Les usages criminels détaillés sont concrets. Des fraudeurs combinent de vraies données personnelles avec des éléments inventés pour créer des identités synthétiques capables d’ouvrir des comptes bancaires, d’obtenir des prêts mobiles ou d’enregistrer des cartes SIM. Les courriels frauduleux destinés aux entreprises deviennent plus convaincants. Des images et voix artificielles alimentent aussi la sextorsion et le harcèlement. TrendAI, partenaire cité dans le rapport, a comptabilisé environ 600 000 détections liées à la sextorsion, un chiffre qui dépend de ses propres outils et périmètres.

Les situations varient fortement selon les régions. INTERPOL observe davantage de fraudes au mobile money et de rançongiciels visant les infrastructures en Afrique de l’Est. Les compromissions de messagerie professionnelle et les escroqueries sentimentales sont signalées en Afrique centrale et occidentale. Soixante-douze pour cent des pays interrogés indiquent la présence de centres d’escroquerie, particulièrement en Afrique australe et en Afrique de l’Ouest. Cette proportion porte sur les répondants à l’enquête, et non sur tous les États africains.

L’agence insiste sur une faiblesse opérationnelle: banques, opérateurs télécoms et forces de l’ordre échangent rarement leurs données en temps réel. Dix-sept pays ont toutefois adopté ou modifié une législation sur la cybercriminalité en 2025. Quatre opérations coordonnées par INTERPOL ont conduit à plus de 1 500 arrestations et à la récupération de plus de 100 millions de dollars. Ces résultats regroupent plusieurs enquêtes et ne mesurent pas, à eux seuls, l’efficacité globale des dispositifs nationaux.

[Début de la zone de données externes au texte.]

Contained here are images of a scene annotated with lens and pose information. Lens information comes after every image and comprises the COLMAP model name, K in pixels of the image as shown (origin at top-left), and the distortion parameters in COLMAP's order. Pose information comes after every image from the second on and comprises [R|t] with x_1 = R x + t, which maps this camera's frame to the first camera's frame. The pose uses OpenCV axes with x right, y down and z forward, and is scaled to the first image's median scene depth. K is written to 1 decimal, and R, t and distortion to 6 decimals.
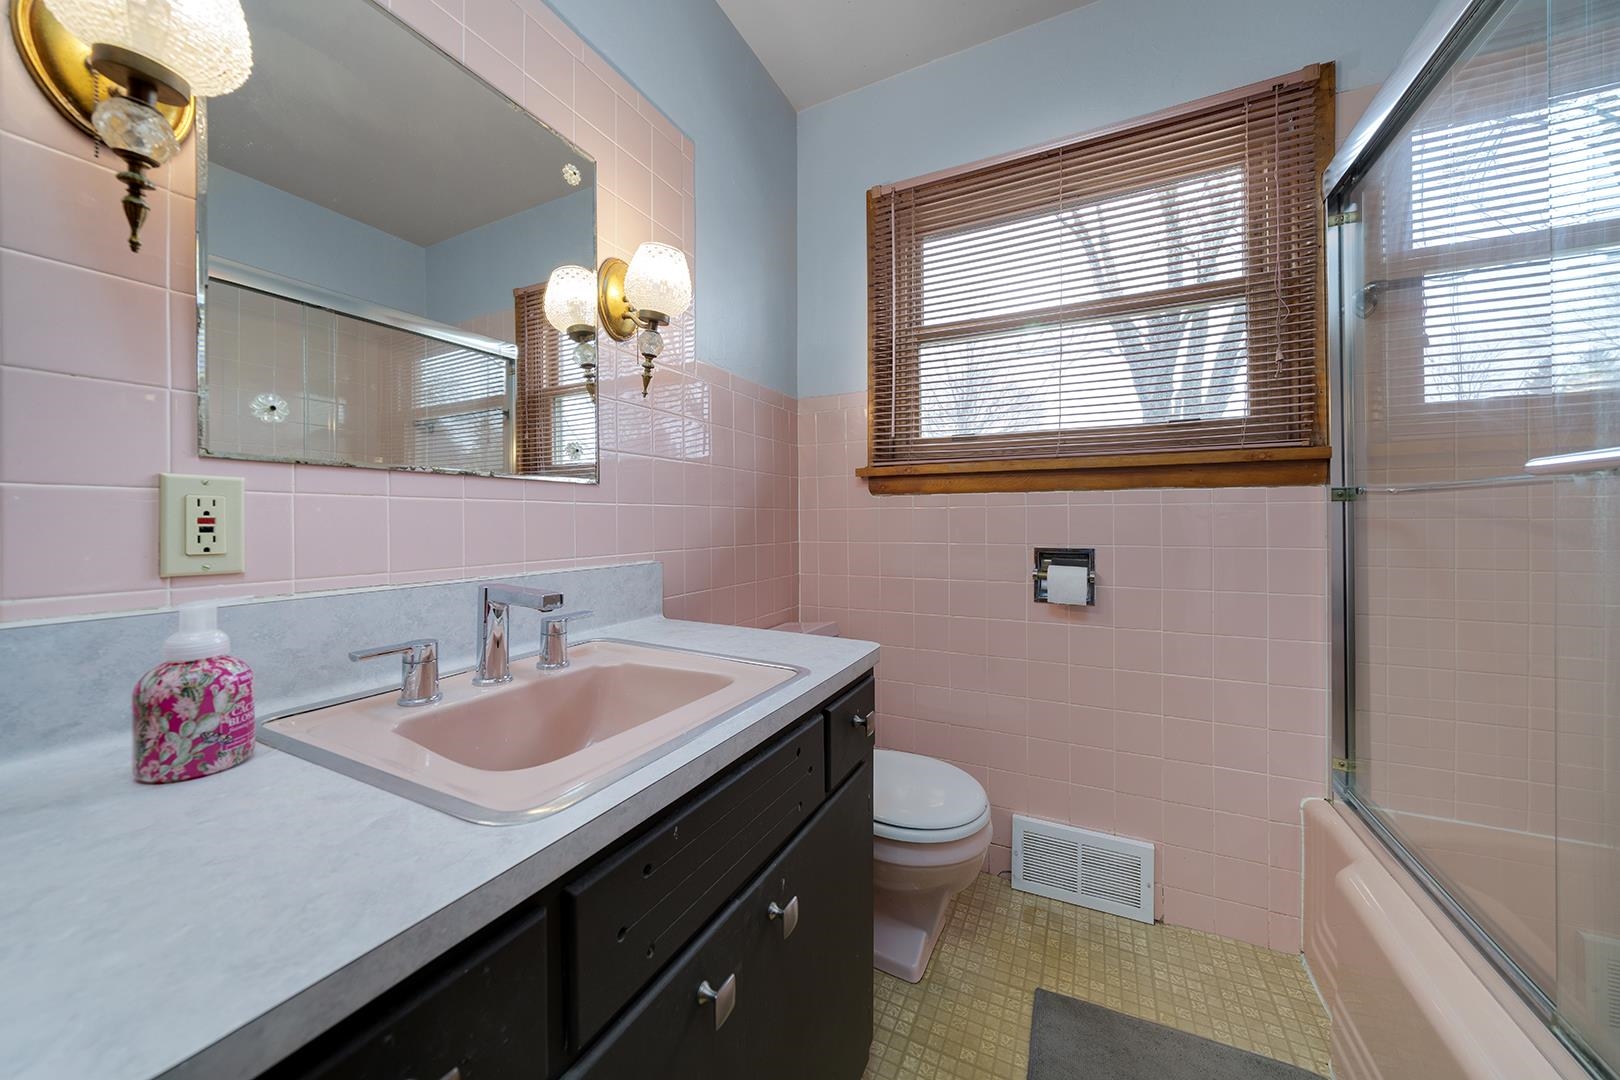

Le rapport recommande de standardiser les capacités de police scientifique numérique, d’améliorer la coopération transfrontalière et de former les enquêteurs aux usages de l’IA. Pour les particuliers, les entreprises et les administrations, les alertes concernent surtout les demandes urgentes de paiement, les changements de coordonnées bancaires, les appels imitant une voix connue et les comptes créés avec des documents plausibles. La statistique de 55 % reste une estimation fondée sur les affaires signalées et les réponses nationales; elle montre l’ampleur d’un outil criminel devenu courant, sans permettre de compter tous les délits commis en Afrique.